11th against the pass, the Lions have an extremely underrated secondary that is versatile enough to carry out Patricia’s coverages. Cornerbacks Darius Slay, Nevin Lawson, Teez Tabor and DeShawn Shead can play outside and in the slot, and safeties Tavon Wilson, Glover Quin and Quandre Diggs can play deep and in the box, and are speedy and physical.

LIONS’ OFFENSE TRYING TO BECOME MORE PHYSICAL

Ever since Barry Sanders retired following the 1998 season, the Lions’ running game has been underwhelming. With Patricia and general manager Bob Quinn now running the show in the Motor City, they set about to change that with the drafting of guard Frank Ragnow and tailback Kerryon Johnson in April.

Even though the Lions are ranked just 23rd in the NFL in rushing, Johnson provided the team a shot in the arm, averaging 5.4 yards a carry and contributing 641 yards on the ground. Along with short-yardage extraordinaire LeGarrette Blount, the pair gave the Lions some oomph in their ground game in which they hadn’t had in years.

Quarterback Matthew Stafford remains one of the NFL’s most dangerous passers. Possessing one of the game’s strongest arms, in recent years he has also developed a mind and accuracy to match. According to the MMQB’s Andy Benoit, “Stafford continues to make the big-time, tight-window passes that he has always made – he’s especially deft throwing deep outside against Cover Two – but in coordinator Jim Bob Cooter’s system, we’ve seen him play with more maturity.

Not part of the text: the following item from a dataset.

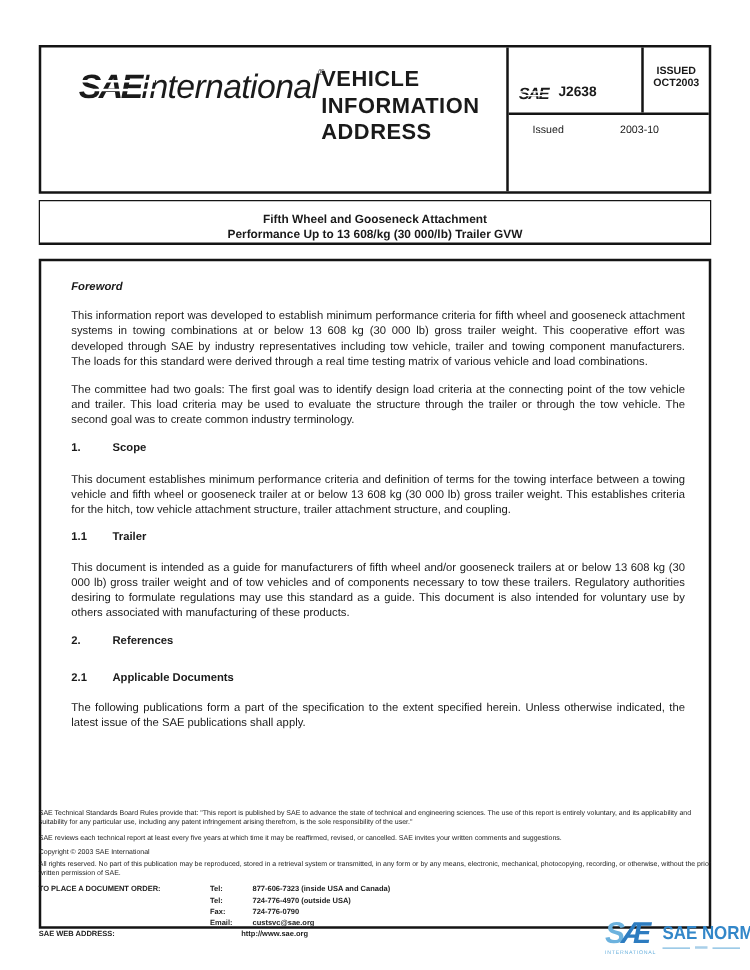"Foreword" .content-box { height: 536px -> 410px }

“His bold throws are now also good decisions. Cooter has helped Stafford by using straightforward, static formations. The presnap stillness gives Stafford a clearer picture of defenses.”

The trade of Golden Tate to the Philadelphia Eagles and the loss of Marvin Jones for the season with a knee injury would make one think that the Lions are lacking in weapons for Stafford. Not so. The emergence of Kenny Golladay as a legitimate threat at wide receiver, the presence of one of the NFL’s best receiving backs in Theo Riddick and the underrated Luke Willson all are playmakers who can give the opposition fits – especially Riddick, whose speed and quickness makes him dangerous on angle and option routes.

Ragnow teams up with Taylor Decker and the injured Rick Wagner to give Detroit the nucleus of an offensive line that could eventually become one of the league’s better units.

THIS AND THAT

  • With Matt Patricia taking over Detroit this season, he brought three colleagues of his from New England to help make over the Lions. Former Patriots coaches now on the Lions’ staff include quarterbacks coach George Godsey, offensive line coach Jeff Davidson and strength and conditioning coach Harold Nash, and former Patriots safety Steve Gregory is a defensive assistant.
  • Patrick Mularkey – son of former Bills head coach Mike Mularkey – is an area scout for the Lions.